» **EXERCISE 1**
Reproduce the passage of the Lidl coffee machine thread starting with "## NJD1977 (Dec" and going on through "using a knife.", replacing "pizza scissors" with "pizza wheel".

» **SOURCE TEXT**
# Lidl



## jim3rg (Apr 17, 2015)

On the Lidl website, there is a milk frother and coffee machine for sale soon.

Jim


----------



## froggystyle (Oct 30, 2013)

Quick go buy it.....


----------



## The Systemic Kid (Nov 23, 2012)

Not holding my breath.


----------



## Jumbo Ratty (Jan 12, 2015)

jim3rg said:


> On the Lidl website, there is a milk frother and coffee machine for sale soon.
> 
> Jim


Can you supply a link please ?

No Need, I found it

http://www.lidl.co.uk/en/our-offers-2491.htm?action=showDetail&id=23694


----------



## Kyle548 (Jan 24, 2013)

The Systemic Kid said:


> Not holding my breath.


Here is a feature list;


Prepare barista-quality cups of delicious, aromatic and fresh coffee

With a portafilter system and 15-bar pump pressure for exceptional crema and flavour

Swivelling steam nozzle which can accommodate large cappuccino cups

Espresso scoop and tamper, stainless steel espresso insert and drip tray included




It even has a pressure gauge and site-glass.

Its basically a S/A Pavoni.


----------



## jim3rg (Apr 17, 2015)

Sorry, I was trying to post the link but tapatalk wouldnt let me for some reason.

Jim


----------



## The Systemic Kid (Nov 23, 2012)

Kyle548 said:


> Here is a feature list;
> 
> 
> Prepare barista-quality cups of delicious, aromatic and fresh coffee
> ...


You missed out the 3yr warranty - not bad for £50.00.


----------



## froggystyle (Oct 30, 2013)

The Systemic Kid said:


> You missed out the 3yr warranty - not bad for £50.00.


You off to Lidl then?


----------



## The Systemic Kid (Nov 23, 2012)

froggystyle said:


> You off to Lidl then?


Nah, I'll wait for the sales


----------



## NJD1977 (Dec 16, 2014)

Can the OPV mod be done on this?


----------



## spune (Oct 3, 2011)

Stuff the coffee, I want pizza scissors. I knew there was an easier way than using a knife.

http://www.lidl.co.uk/en/our-offers-2491.htm?action=showDetail&id=23703


----------



## glevum (Apr 4, 2013)

NJD1977 said:


> Can the OPV mod be done on this?


Will need a PID on it!


----------



## Kyle548 (Jan 24, 2013)

We laugh, but it's probably at least on par with any other thermoblock and its priced (more) honestly.

» **EXERCISE 2**
Echo the listing below exactly, starting with the line with "Vorlesen macht Schule" and going on through the listing's last line. Leave the pictures out of your answer.

» **SOURCE INFORMATION**
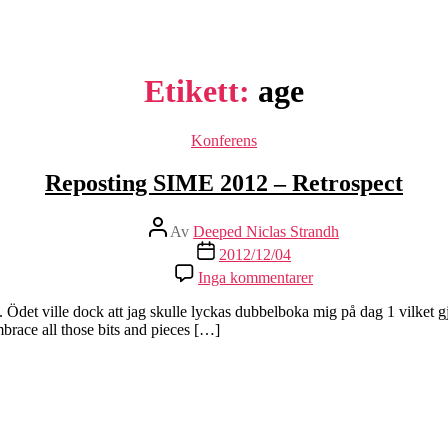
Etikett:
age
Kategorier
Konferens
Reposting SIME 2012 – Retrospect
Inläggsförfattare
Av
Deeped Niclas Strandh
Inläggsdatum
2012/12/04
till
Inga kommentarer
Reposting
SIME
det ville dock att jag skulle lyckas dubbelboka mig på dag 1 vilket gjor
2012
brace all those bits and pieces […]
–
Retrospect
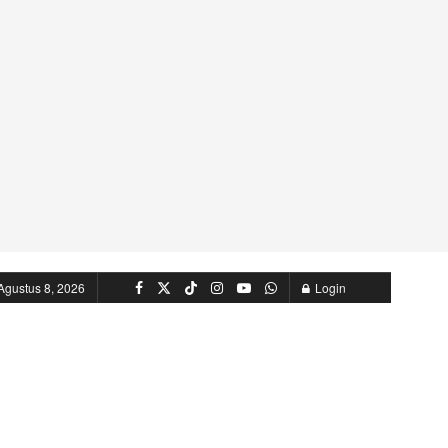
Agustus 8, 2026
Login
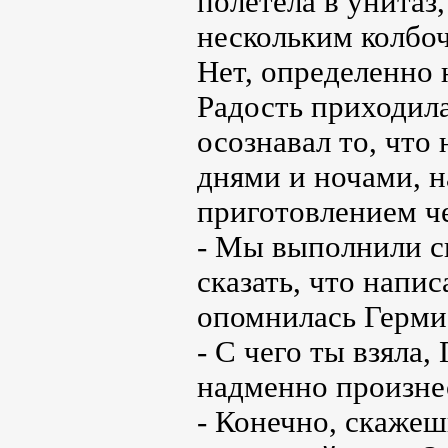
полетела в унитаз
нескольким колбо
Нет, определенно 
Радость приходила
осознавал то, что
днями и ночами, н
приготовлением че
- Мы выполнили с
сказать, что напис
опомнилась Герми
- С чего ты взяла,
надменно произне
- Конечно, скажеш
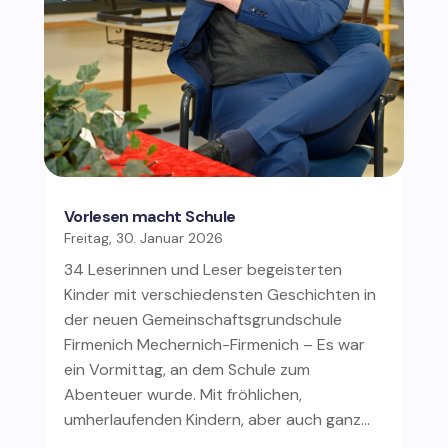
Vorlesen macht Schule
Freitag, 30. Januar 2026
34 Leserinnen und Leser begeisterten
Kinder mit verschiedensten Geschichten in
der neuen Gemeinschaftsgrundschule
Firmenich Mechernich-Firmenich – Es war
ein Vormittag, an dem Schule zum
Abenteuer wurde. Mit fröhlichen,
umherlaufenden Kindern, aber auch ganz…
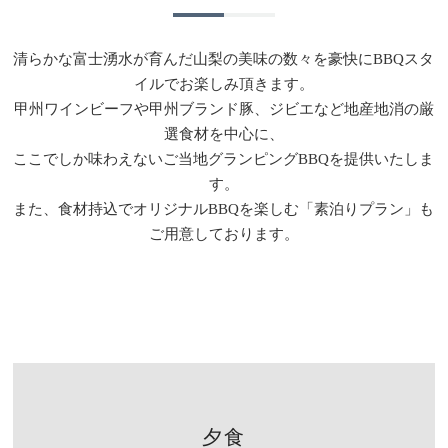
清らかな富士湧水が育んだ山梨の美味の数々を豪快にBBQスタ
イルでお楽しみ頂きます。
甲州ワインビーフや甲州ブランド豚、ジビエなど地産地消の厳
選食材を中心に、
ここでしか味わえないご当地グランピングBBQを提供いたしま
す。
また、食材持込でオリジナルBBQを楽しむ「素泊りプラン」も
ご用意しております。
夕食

» **WRITTEN RESPONSE 1**
## NJD1977 (Dec 16, 2014)

Can the OPV mod be done on this?


----------



## spune (Oct 3, 2011)

Stuff the coffee, I want pizza wheel. I knew there was an easier way than using a knife.

» **WRITTEN RESPONSE 2**
Vorlesen macht Schule
Freitag, 30. Januar 2026
34 Leserinnen und Leser begeisterten
Kinder mit verschiedensten Geschichten in
der neuen Gemeinschaftsgrundschule
Firmenich Mechernich-Firmenich – Es war
ein Vormittag, an dem Schule zum
Abenteuer wurde. Mit fröhlichen,
umherlaufenden Kindern, aber auch ganz…
清らかな富士湧水が育んだ山梨の美味の数々を豪快にBBQスタ
イルでお楽しみ頂きます。
甲州ワインビーフや甲州ブランド豚、ジビエなど地産地消の厳
選食材を中心に、
ここでしか味わえないご当地グランピングBBQを提供いたしま
す。
また、食材持込でオリジナルBBQを楽しむ「素泊りプラン」も
ご用意しております。
夕食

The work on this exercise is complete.